Prompt — Lay out the lines of the listing as a JSON list of strings, one string per line and no blank lines, covering everything from the line containing "I'd like to" down to the end of the listing.

Camera intrinsics and pose listing —

========================================================================

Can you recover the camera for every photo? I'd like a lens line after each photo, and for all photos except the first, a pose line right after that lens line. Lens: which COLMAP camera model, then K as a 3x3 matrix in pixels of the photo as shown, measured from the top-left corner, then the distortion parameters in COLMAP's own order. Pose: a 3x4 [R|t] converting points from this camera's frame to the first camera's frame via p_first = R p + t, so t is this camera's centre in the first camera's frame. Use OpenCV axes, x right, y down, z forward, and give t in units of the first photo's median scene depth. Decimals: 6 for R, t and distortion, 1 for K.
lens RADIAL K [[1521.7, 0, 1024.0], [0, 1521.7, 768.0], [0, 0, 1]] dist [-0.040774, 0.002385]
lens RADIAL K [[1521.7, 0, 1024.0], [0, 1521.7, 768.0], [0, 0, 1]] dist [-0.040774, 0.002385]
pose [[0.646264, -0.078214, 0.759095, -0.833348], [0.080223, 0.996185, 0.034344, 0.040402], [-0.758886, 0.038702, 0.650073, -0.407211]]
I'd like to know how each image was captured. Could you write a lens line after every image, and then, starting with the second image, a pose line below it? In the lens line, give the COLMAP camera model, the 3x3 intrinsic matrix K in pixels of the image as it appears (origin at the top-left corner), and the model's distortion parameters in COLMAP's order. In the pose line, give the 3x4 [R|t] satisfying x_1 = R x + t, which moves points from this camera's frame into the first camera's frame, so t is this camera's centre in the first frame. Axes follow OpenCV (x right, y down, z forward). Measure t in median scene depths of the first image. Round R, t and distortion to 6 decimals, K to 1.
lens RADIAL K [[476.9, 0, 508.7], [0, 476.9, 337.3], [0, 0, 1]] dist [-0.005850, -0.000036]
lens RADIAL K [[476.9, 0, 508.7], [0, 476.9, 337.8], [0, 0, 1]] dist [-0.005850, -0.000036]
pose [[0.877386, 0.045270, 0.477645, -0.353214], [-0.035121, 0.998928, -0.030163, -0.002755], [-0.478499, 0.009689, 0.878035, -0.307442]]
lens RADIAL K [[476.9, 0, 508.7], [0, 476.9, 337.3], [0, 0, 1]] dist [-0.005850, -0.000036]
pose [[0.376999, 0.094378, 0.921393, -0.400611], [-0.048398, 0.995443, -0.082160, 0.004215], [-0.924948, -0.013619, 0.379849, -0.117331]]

========================================================================

Answer to this exercise —
[
  "I'd like to know how each image was captured. Could you write a lens line after every image, and then, starting with the second image, a pose line below it? In the lens line, give the COLMAP camera model, the 3x3 intrinsic matrix K in pixels of the image as it appears (origin at the top-left corner), and the model's distortion parameters in COLMAP's order. In the pose line, give the 3x4 [R|t] satisfying x_1 = R x + t, which moves points from this camera's frame into the first camera's frame, so t is this camera's centre in the first frame. Axes follow OpenCV (x right, y down, z forward). Measure t in median scene depths of the first image. Round R, t and distortion to 6 decimals, K to 1.",
  "lens RADIAL K [[476.9, 0, 508.7], [0, 476.9, 337.3], [0, 0, 1]] dist [-0.005850, -0.000036]",
  "lens RADIAL K [[476.9, 0, 508.7], [0, 476.9, 337.8], [0, 0, 1]] dist [-0.005850, -0.000036]",
  "pose [[0.877386, 0.045270, 0.477645, -0.353214], [-0.035121, 0.998928, -0.030163, -0.002755], [-0.478499, 0.009689, 0.878035, -0.307442]]",
  "lens RADIAL K [[476.9, 0, 508.7], [0, 476.9, 337.3], [0, 0, 1]] dist [-0.005850, -0.000036]",
  "pose [[0.376999, 0.094378, 0.921393, -0.400611], [-0.048398, 0.995443, -0.082160, 0.004215], [-0.924948, -0.013619, 0.379849, -0.117331]]"
]